CHISHOLM, Minn. - Investigators in this Iron Range town spent more than three decades determining who didn't kill Nancy Daugherty, a well-liked aide at a local nursing home who was found strangled in her bed in the summer of 1986.
Police chief after police chief inherited the unsolved mystery. More than 100 people offered up DNA samples for comparison to what was found at the crime scene, including one that required authorities to travel to Texas to collect. Tens of thousands of dollars were offered in reward money.
But there has only ever been one arrest in the case — Michael Allan Carbo Jr., who was recently convicted of murder in the first degree while committing a sexual act.

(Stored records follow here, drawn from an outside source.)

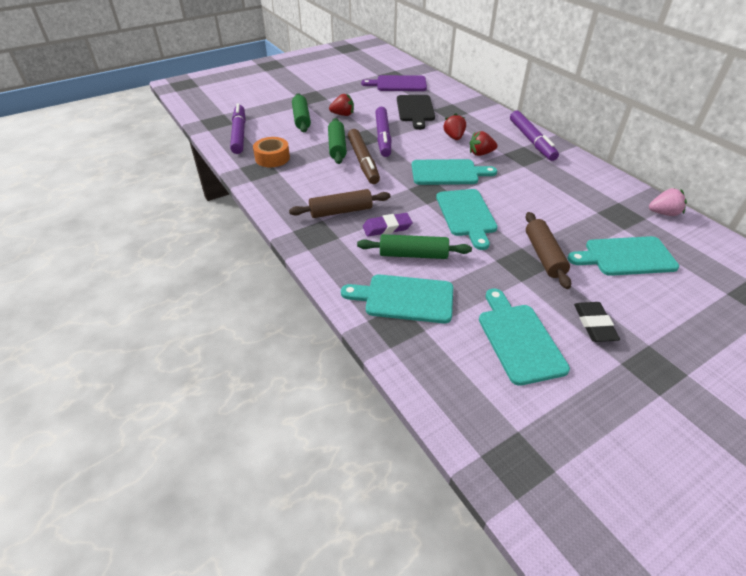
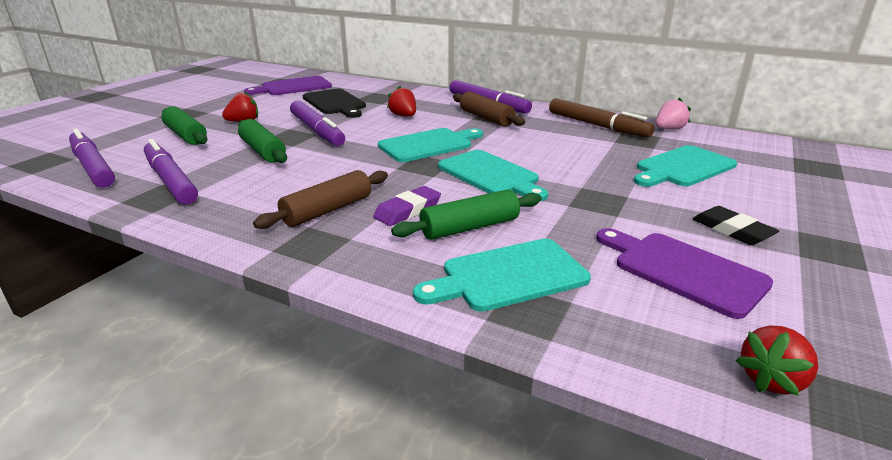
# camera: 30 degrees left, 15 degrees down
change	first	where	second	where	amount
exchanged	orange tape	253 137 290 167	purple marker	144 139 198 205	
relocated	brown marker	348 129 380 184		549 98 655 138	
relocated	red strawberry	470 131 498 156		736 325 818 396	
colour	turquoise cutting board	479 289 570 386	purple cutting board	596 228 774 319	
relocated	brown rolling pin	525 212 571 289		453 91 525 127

Carbo was heading into his senior year at Chisholm High School at the time of the murder. He lived less than a mile from Daugherty then, and 34 years later remained in the same city.
"The amazing thing to the whole story is the fact that [Carbo] was able to live in that community and never say a word to anybody," said former police chief Scott Erickson. "All the publicity, all the reward money we had out there, he never said a word to anybody. What are the odds to that? Slim."
Still, Erickson, who has since moved to Washington, has no doubt that the jury convicted the right person in St. Louis County Court in mid-August, a case that still ripples through the city of 4,900 people.
More than a week after Carbo's conviction, some Chisholm residents were reluctant to talk about what has long been a cold case. Carbo has a vast network of family in town and friends in bars on the main drag who consider him kind and trustworthy. After his arrest, nearly two dozen people sent letters to the court in support of their friend, uncle, stepson. They asked for reasonable bail and promised that Carbo was not a risk to the community.
This is the only significant crime on his record.